Chocolate "Frosting"

  • 3/4 cup semisweet chocolate chips
  • 1/2 tsp coconut oil

Instructions

  • Preheat oven to 350°.
  • Spray two donut pans (for total of 12 donuts) with cooking spray.
    *If you don't have a donut pan, use a muffin pan.
  • In a medium mixing bowl, whisk together all dry ingredients: rice flour, cocoa powder, baking powder, baking soda, and salt.
  • In a separate bowl, mix together all wet ingredients: mashed banana (make sure your banana is really, really well mashed), pumpkin puree, egg whites, and peppermint extract.
  • Whisk together wet and dry ingredients until well combined.
  • Pour batter into greased baking pan and spread evenly.
  • Bake for 15 minutes.
    *This baking time will be the same whether you are using a donut pan or a muffin pan.
  • Allow donuts/muffins to cool completely before moving onto the chocolate frosting.

Chocolate "Frosting"

  • In a microwave safe bowl, microwave your chocolate chips and coconut oil until completely melted. I microwave in 30 second intervals, stirring between each round, until the chocolate has melted completely.
  • Using a knife or small offset spatula, evenly frost all of your donuts/muffins.
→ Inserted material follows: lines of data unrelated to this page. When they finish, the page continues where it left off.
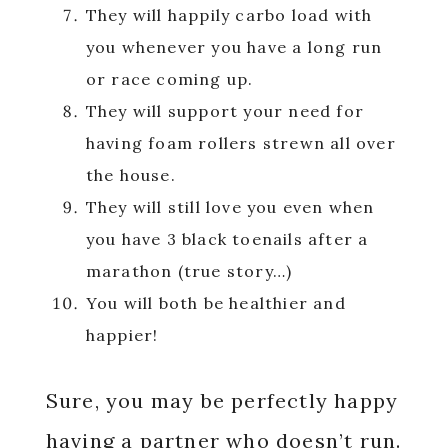
They will happily carbo load with
you whenever you have a long run
or race coming up.
They will support your need for
having foam rollers strewn all over
the house.
They will still love you even when
you have 3 black toenails after a
marathon (true story…)
You will both be healthier and
happier!
Sure, you may be perfectly happy
having a partner who doesn’t run.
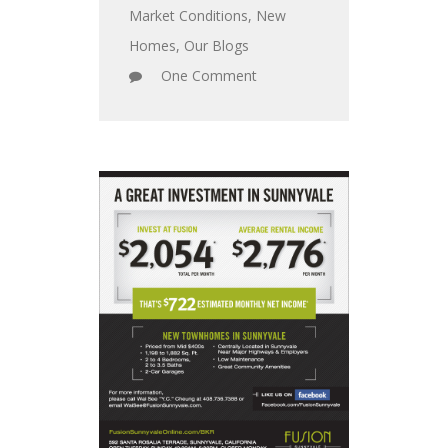
Market Conditions
,
New
Homes
,
Our Blogs
One Comment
Allow the chocolate to set at room temperature.

Additional Notes:

  • Any leftover donuts should be stored in the fridge.
  • If you know you're not going to eat an entire batch within 7-8 days, only frost what you think you will eat. Otherwise, store the unfrosted donuts in a ziplock in the fridge or freezer. If storing in the freezer, wrap in aluminum foil before placing in the ziplock. Allow donuts to thaw completely before topping with chocolate.